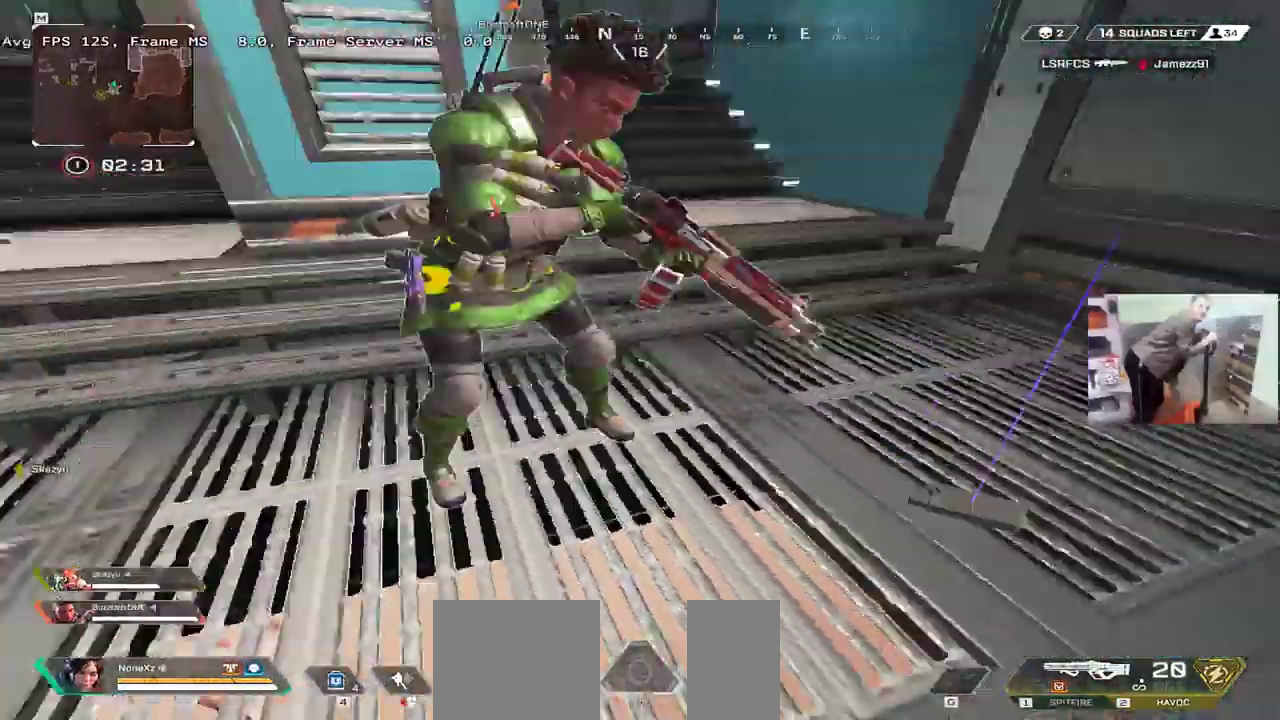
{"keys": ["w"], "mouse": [], "events": [[66, "shift", "up"]]}
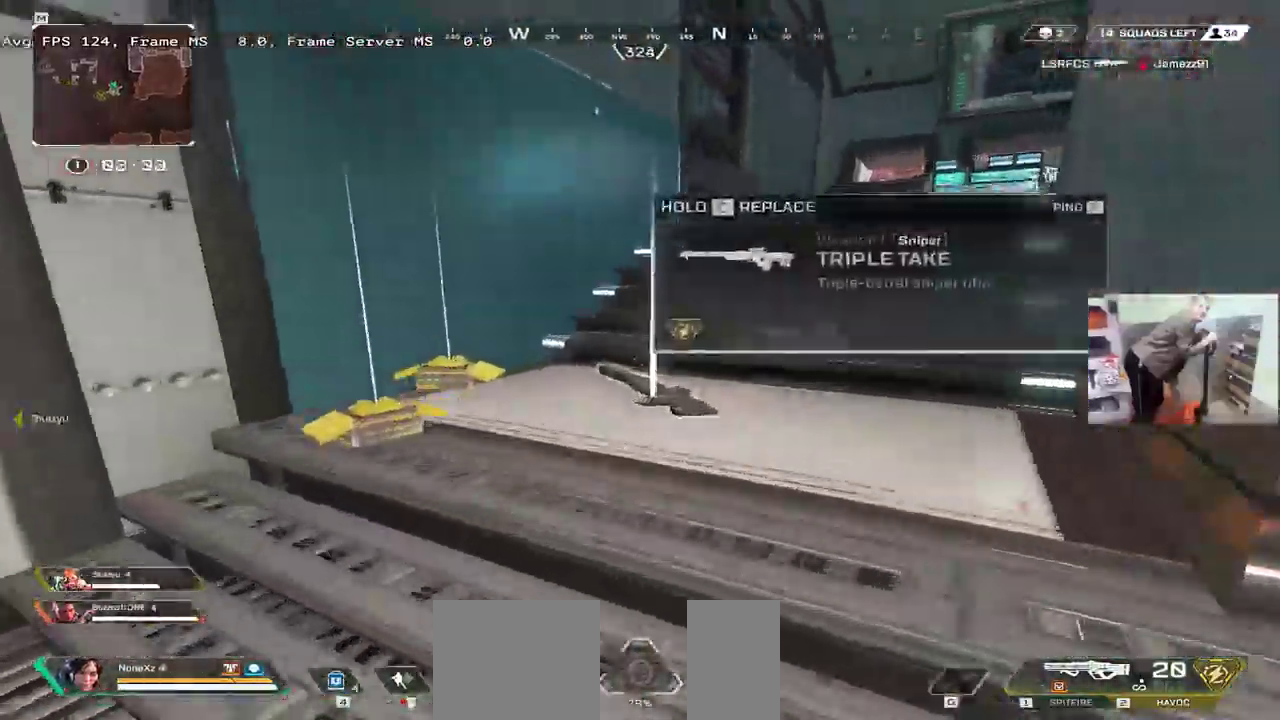
{"keys": ["q"], "mouse": []}
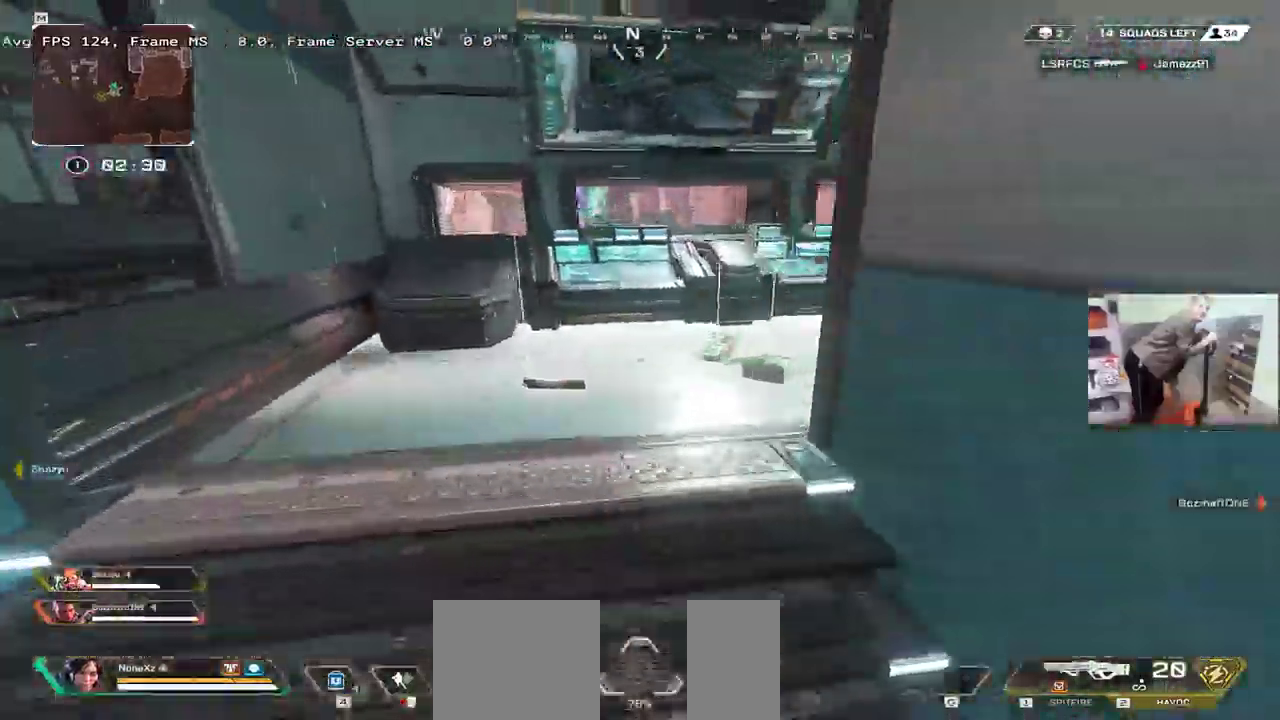
{"keys": [], "mouse": []}
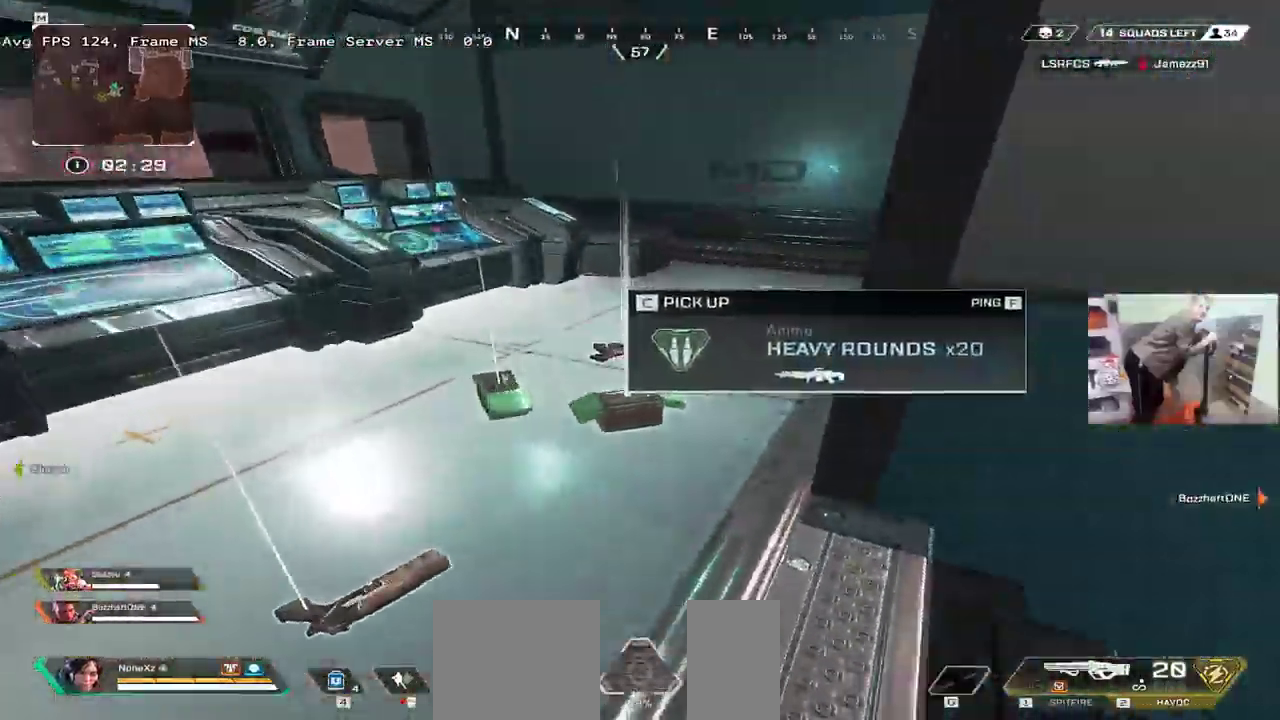
{"keys": ["w"], "mouse": [], "events": [[116, "e", "down"], [150, "w", "down"], [183, "e", "up"], [233, "w", "up"], [383, "w", "down"]]}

——————————

EXERCISE BRIEF:
Leaving the pictures behind, return every line above exactly.

REPLY TO THE EXERCISE:
{"keys": ["w"], "mouse": [], "events": [[66, "shift", "up"]]}
{"keys": ["q"], "mouse": []}
{"keys": [], "mouse": []}
{"keys": ["w"], "mouse": [], "events": [[116, "e", "down"], [150, "w", "down"], [183, "e", "up"], [233, "w", "up"], [383, "w", "down"]]}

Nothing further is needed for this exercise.